MOVIE REVIEW: Ghost in the Shell honours its anime roots
TRANSLATING a cult manga anime into a feature film was never going to be easy.
Ghost in the Shell, the franchise, tells the story of the fictional counter-cyberterrorist organisation Public Security Section 9, led by protagonist Major Motoko Kusanagi, in mid-21st century Japan.
The manga, first materialised in 1989, is cryptic and violent, with a clever and enigmatic script.
When the 2017 feature film was announced, starring Scarlett Johansson rather than a Japanese actress, people were doubtful. I was, too.
But I was wrong.
Johansson is so good as Major that her ethnicity really makes no difference.

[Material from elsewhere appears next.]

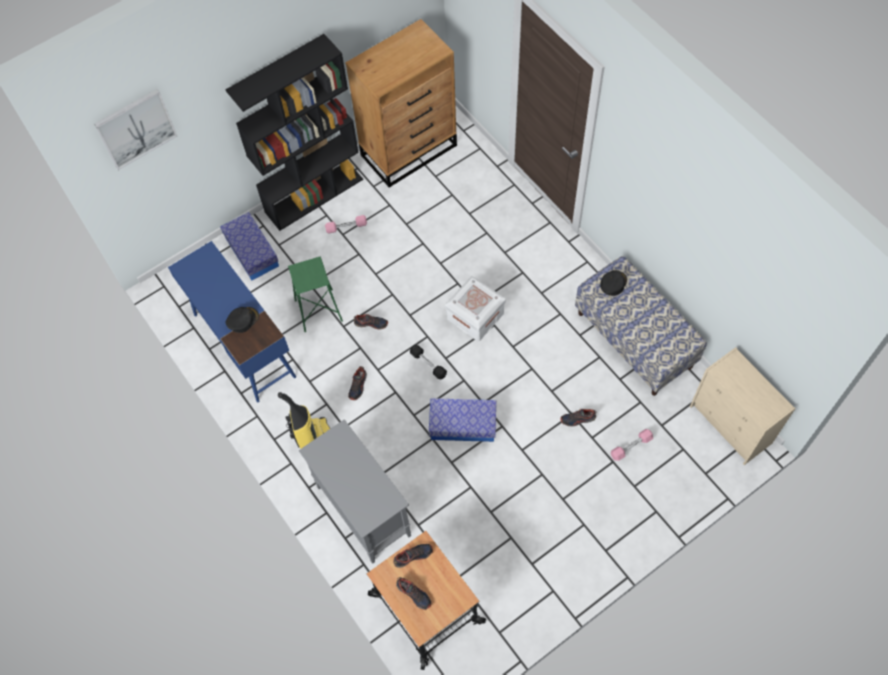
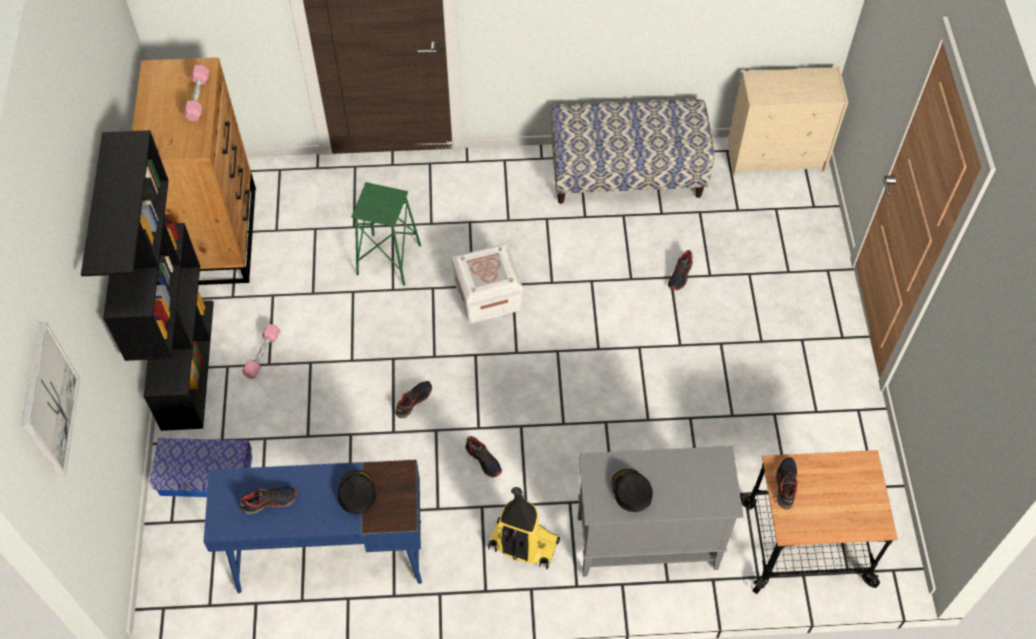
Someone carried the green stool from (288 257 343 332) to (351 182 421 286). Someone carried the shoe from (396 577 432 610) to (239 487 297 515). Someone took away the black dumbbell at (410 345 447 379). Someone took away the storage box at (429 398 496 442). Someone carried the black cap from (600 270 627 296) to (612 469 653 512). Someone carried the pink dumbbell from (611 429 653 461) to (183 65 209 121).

She moves and appears to be a synthetic object inhabited by a human ghost. In that regard, her acting is perfect.
Then there is the story.
In the near future, Major (Johansson) is the first of her kind: A human saved from a terrible crash, who is cyber-enhanced to be a perfect soldier devoted to stopping the world's most dangerous criminals.
When terrorism reaches a new level that includes the ability to hack into people's minds and control them, Major is uniquely qualified to stop it.
As she prepares to face a new enemy, Major discovers that she has been lied to: her life was not saved, it was stolen. She will stop at nothing to recover her past, find out who did this to her and stop them before they do it to others.
So although this film is based on the Japanese Manga, this The Ghost in the Shell film does not follow the plots or timelines of the previous anime films, and die-hard fans are not happy about that.
The graphics are superb and the script, although different, has sequences so similar to the original manga films, it gave me a deja vu moment.
Ghost in the Shell is a good film that could introduce new fans to this cult manga phenomenon.
Ghost in the Shell
Stars: Scarlett Johansson, Takeshi Kitano, Juliette Binoche.